### ARBEITSAUFTRAG
Setze den Bericht über den Jungfernflug des Bartgeiers Bavaria fort, direkt im Anschluss an seinen letzten Satz.

### ANGEZEIGTER TEXTAUSZUG
+ + + +

Erfolgreicher Jungfernflug von Bartgeier „Bavaria“

Der erste der ausgewilderten Bartgeier hat seine Felsnische verlassen – In den kommenden Wochen im Nationalpark zu beobachten – Offizielle Bartgeier-Führungen buchbar

Genau vier Wochen nachdem wir zusammen mit dem Nationalpark Berchtesgaden im Klausbachtal die ersten Bartgeier über 100 Jahre nach ihrer Ausrottung in Deutschland ausgewildert haben, hat heute das erste der beiden jungen Bartgeierweibchen die Felsnische verlassen. 

Bavarias erste Rast in Freiheit. Unser LBV-Ehrenamtler Richard Straub konnte diese Aufnahmen einfangen - das erste Video eines deutschen Bartgeiers in Freiheit! Vielen Dank Richard!!

Erstflug "unerwartet elegant"

Bavaria nach ihrem ersten Flug in einem Fels unterhalb der Auswilderungsnische | © Toni Wegscheider © Toni Wegscheider
Bavaria nach ihrem ersten Flug in einem Fels unterhalb der Auswilderungsnische

„Heute Morgen hat uns Bavaria um 5.19 Uhr alle überrascht. Der Nationalpark-Praktikant Sebastian aus unserem Beobachtungsteam hatte die üblichen morgendlichen Flugübungen gerade protokolliert, als Bavaria mit ein paar wenigen kräftigen Flügelschlägen wie ein Senkrechtstarter plötzlich aufstieg und wie aus dem Nichts aus der Nische segelte. Nun ist der Bartgeier wieder ein Teil unserer faszinierenden Natur in den bayerischen Alpen und wir sind überglücklich, dass alles so gut geklappt hat“, sagt der LBV-Projektleiter und Bartgeierexperte Toni Wegscheider.

Der Jungfernflug der jungen Bartgeierdame verlief unerwartet elegant und nachdem sie nach 100 Metern sogar noch eine Kurve flog, landete sie außer Sichtweite in einer Wiese. „Beim Bartgeier ist der erste Ausflug kein völlig erhabener Moment, sondern eher vergleichbar mit einem erfolgreichen großen Hopser.

+ + + +

Gespeicherte Einträge:
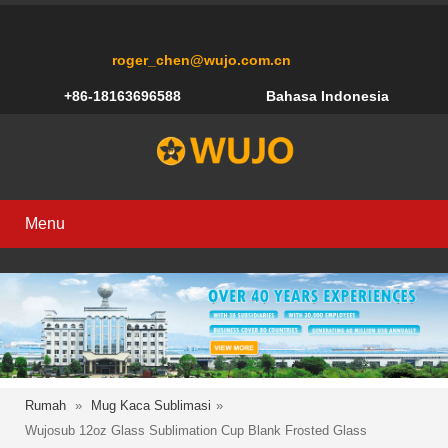
roger_chen@wujo.com.cn
+86-18163696588
Bahasa Indonesia
Menu
Rumah
»
Mug Kaca Sublimasi
»
Wujosub 12oz Glass Sublimation Cup Blank Frosted Glass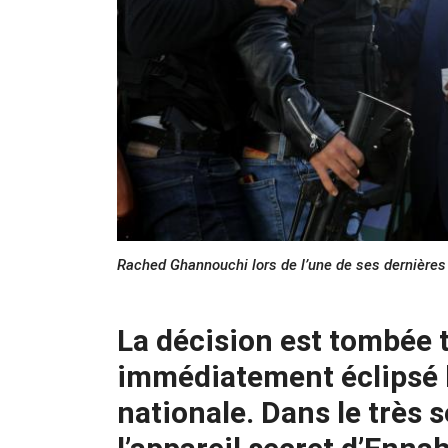
Rached Ghannouchi lors de l’une de ses dernières 
La décision est tombée t
immédiatement éclipsé le
nationale. Dans le très s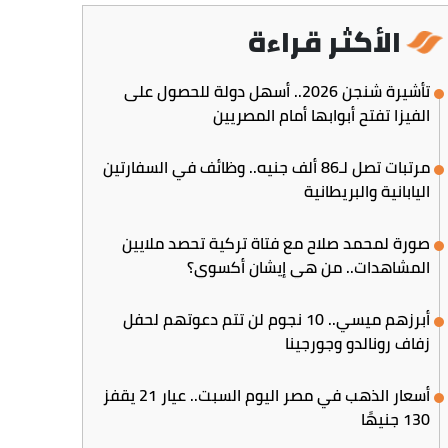
الأكثر قراءة
تأشيرة شنجن 2026.. أسهل دولة للحصول على
الفيزا تفتح أبوابها أمام المصريين
مرتبات تصل لـ86 ألف جنيه.. وظائف في السفارتين
اليابانية والبريطانية
صورة لمحمد صلاح مع فتاة تركية تحصد ملايين
المشاهدات.. من هي إيشان أكسوي؟
أبرزهم ميسي.. 10 نجوم لن تتم دعوتهم لحفل
زفاف رونالدو وجورجينا
أسعار الذهب في مصر اليوم السبت.. عيار 21 يقفز
130 جنيهًا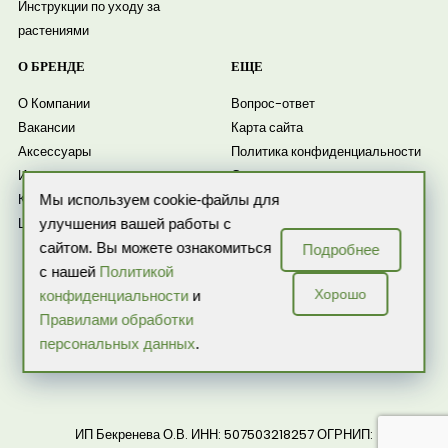
Инструкции по уходу за
растениями
О БРЕНДЕ
ЕЩЕ
О Компании
Вопрос-ответ
Вакансии
Карта сайта
Аксессуары
Политика конфиденциальности
Искусственные растения
Согласие на обработку
Комнатные растения
персональных данных
Мы используем cookie-файлы для
Цветочные композиции
Согласие на получение
улучшения вашей работы с
рассылки
сайтом. Вы можете ознакомиться
Подробнее
Новости
с нашей
Политикой
Хорошо
конфиденциальности
и
Правилами обработки
персональных данных
.
ИП Бекренева О.В. ИНН: 507503218257 ОГРНИП: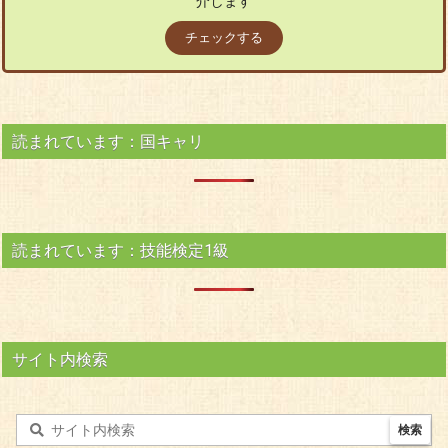
介します
チェックする
読まれています：国キャリ
読まれています：技能検定1級
サイト内検索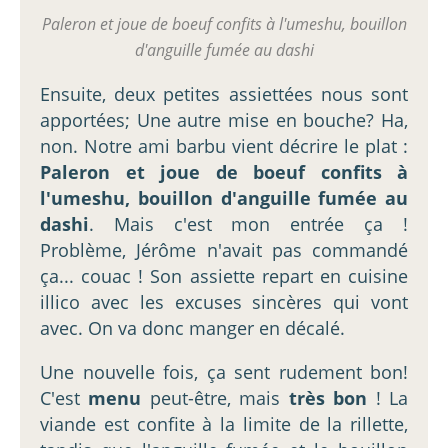
Paleron et joue de boeuf confits à l'umeshu, bouillon
d'anguille fumée au dashi
Ensuite, deux petites assiettées nous sont
apportées; Une autre mise en bouche? Ha,
non. Notre ami barbu vient décrire le plat :
Paleron et joue de boeuf confits à
l'umeshu, bouillon d'anguille fumée au
dashi
. Mais c'est mon entrée ça !
Problème, Jérôme n'avait pas commandé
ça... couac ! Son assiette repart en cuisine
illico avec les excuses sincères qui vont
avec. On va donc manger en décalé.
Une nouvelle fois, ça sent rudement bon!
C'est
menu
peut-être, mais
très bon
! La
viande est confite à la limite de la rillette,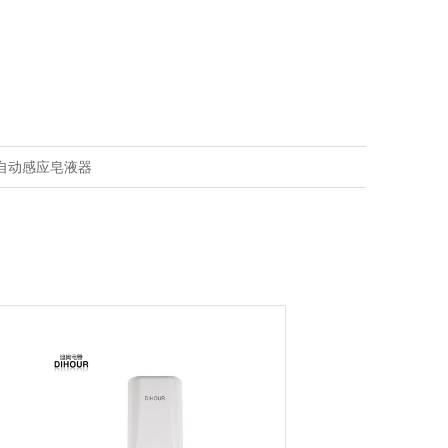
泡沫自动感应皂液器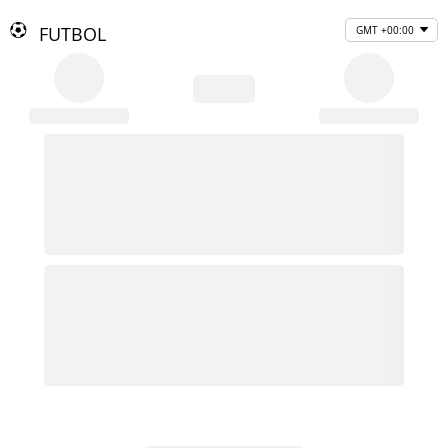
FUTBOL
GMT +00:00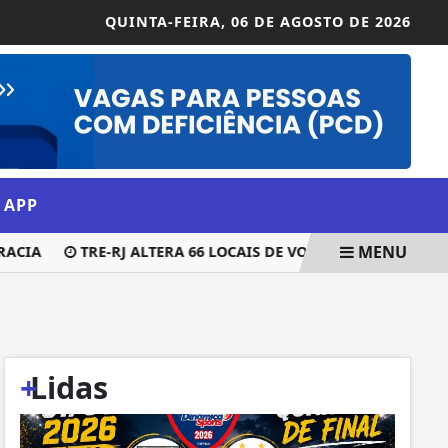
QUINTA-FEIRA,
06 DE AGOSTO DE 2026
 APP
MENU
IA
TRE-RJ ALTERA 66 LOCAIS DE VOTAÇÃO POR QUESTÕES
+
Lidas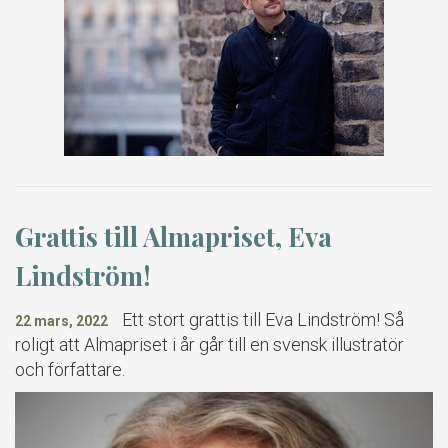
Grattis till Almapriset, Eva
Lindström!
Ett stort grattis till Eva Lindström! Så
22 mars, 2022
roligt att Almapriset i år går till en svensk illustratör
och författare.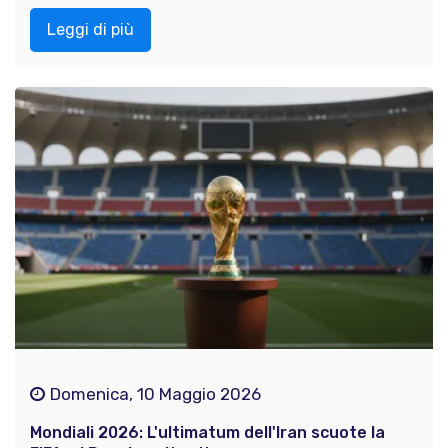
Leggi di più
Domenica, 10 Maggio 2026
Mondiali 2026: L'ultimatum dell'Iran scuote la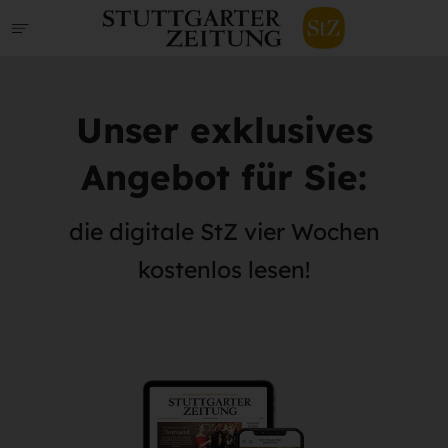
Unser exklusives
Angebot für Sie:
die digitale StZ vier Wochen
kostenlos lesen!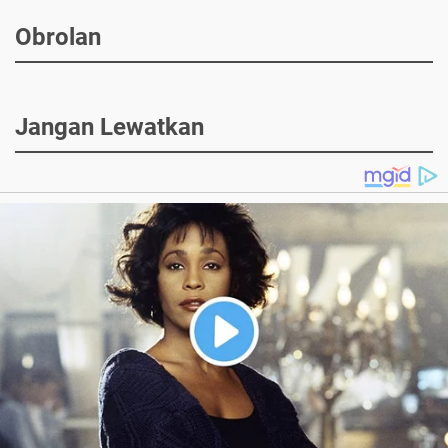
Obrolan
Jangan Lewatkan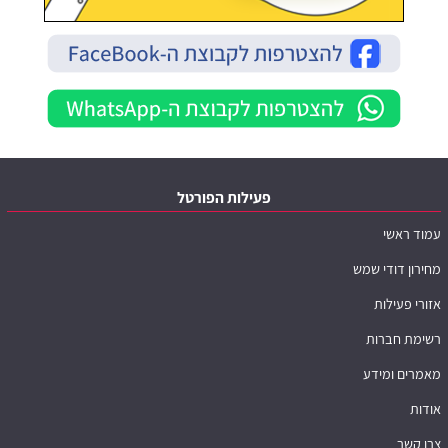
פעילות הפורטל
עמוד ראשי
מחירון דודי שמש
אזורי פעילות
רשימת חברות
מאמרים ומידע
אודות
צרו קשר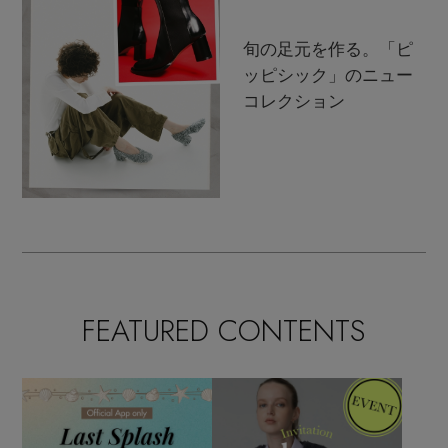
旬の足元を作る。「ピ
ッピシック」のニュー
コレクション
FEATURED CONTENTS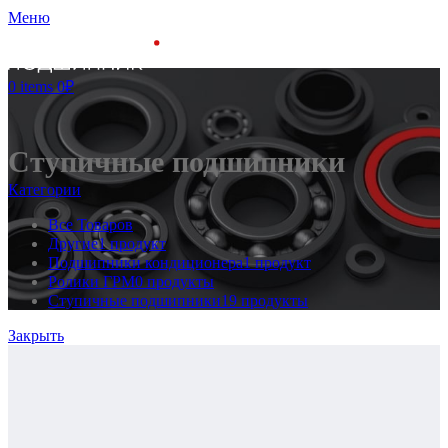
Меню
0
items
0
₽
Ступичные подшипники
Категории
Все
Товаров
Другие
1 продукт
Подшипники кондиционера
1 продукт
Ролики ГРМ
0 продукты
Ступичные подшипники
19 продукты
Закрыть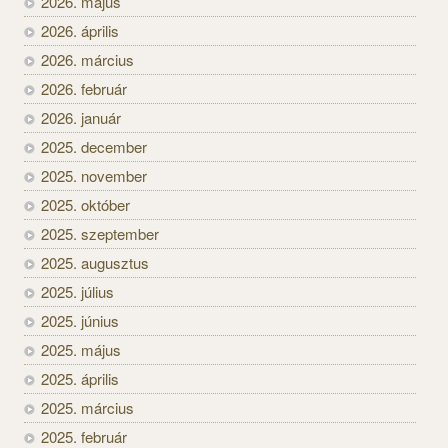
2026. május
2026. április
2026. március
2026. február
2026. január
2025. december
2025. november
2025. október
2025. szeptember
2025. augusztus
2025. július
2025. június
2025. május
2025. április
2025. március
2025. február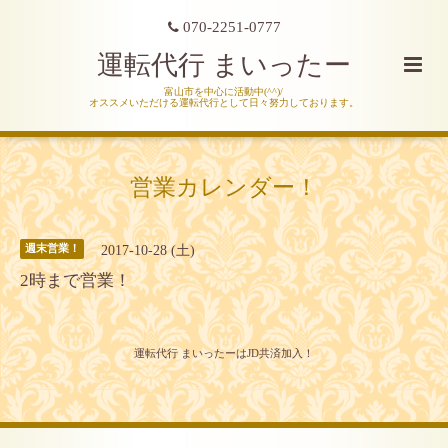
070-2251-0777
運転代行 まいったー
富山市を中心に活動中(^^)/
オススメいただける運転代行として日々努力しております。
営業カレンダー！
2017-10-28 (土)
週末営業！
2時まで営業！
運転代行 まいったーはJD共済加入！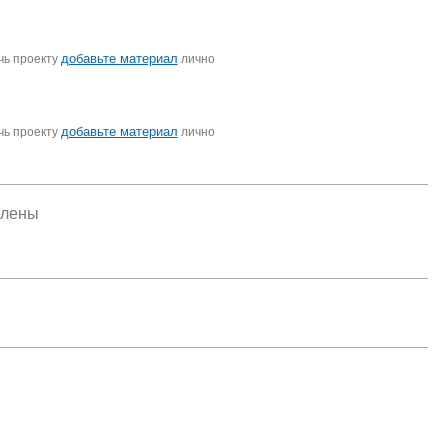
добавьте материал
чь проекту
лично
добавьте материал
чь проекту
лично
елены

+ + + +

### ANTWORT ZUR AUFGABE
Aufgrund seiner Ausmaße kann der größte Vogel der Alpen gar nicht von einem Tag auf den anderen plötzlich anfangen, schon wie der König der Lüfte zu segeln“, erklärt Wegscheider. Bis der zweite Jungvogel zum ersten Flug ansetzt, ist es nur noch eine Frage der Zeit: „Wenn der erste Bartgeier einmal ausgeflogen ist, hat das einen Zugeffekt auf den Zweiten und so wird Wally in den nächsten Tagen wohl bald nachziehen und Bavaria folgen“, so der Nationalpark-Projektleiter Jochen Grab.

Wally live per Webcam mitverfolgen können Sie HIER sowie auf der Webseite des Nationalparks Berchtesgaden.

Die ersten Flüge sind eher Gleitflüge von zunächst 50 - 100 Metern

In den vergangen vier Wochen haben die beiden Bartgeierweibchen ihr Flugtraining in der gesicherten Auswilderungsnische von Tag zu Tag intensiviert. Beide waren am Tag ihrer Auswilderung am 10. Juni noch nicht flugfähig, hatten sich aber sehr gut entwickelt und sowohl an Gewicht als auch an Flügelspannweite zugelegt.

„Die meisten ausgewilderten jungen Bartgeier machen zwischen dem 120. und 125. Lebenstag ihren Jungfernflug. Bavaria konnte es aber wohl einfach nicht mehr erwarten und startete schon mit 119 Tagen in die Freiheit“, sagt Toni Wegscheider. Im Anschluss an ihren ersten Flug bewegte sich Bavaria erstaunlich leichtfüßig durchs Gelände, hatte sie sich doch bis zuletzt eher tapsig in der Felsnische verhalten.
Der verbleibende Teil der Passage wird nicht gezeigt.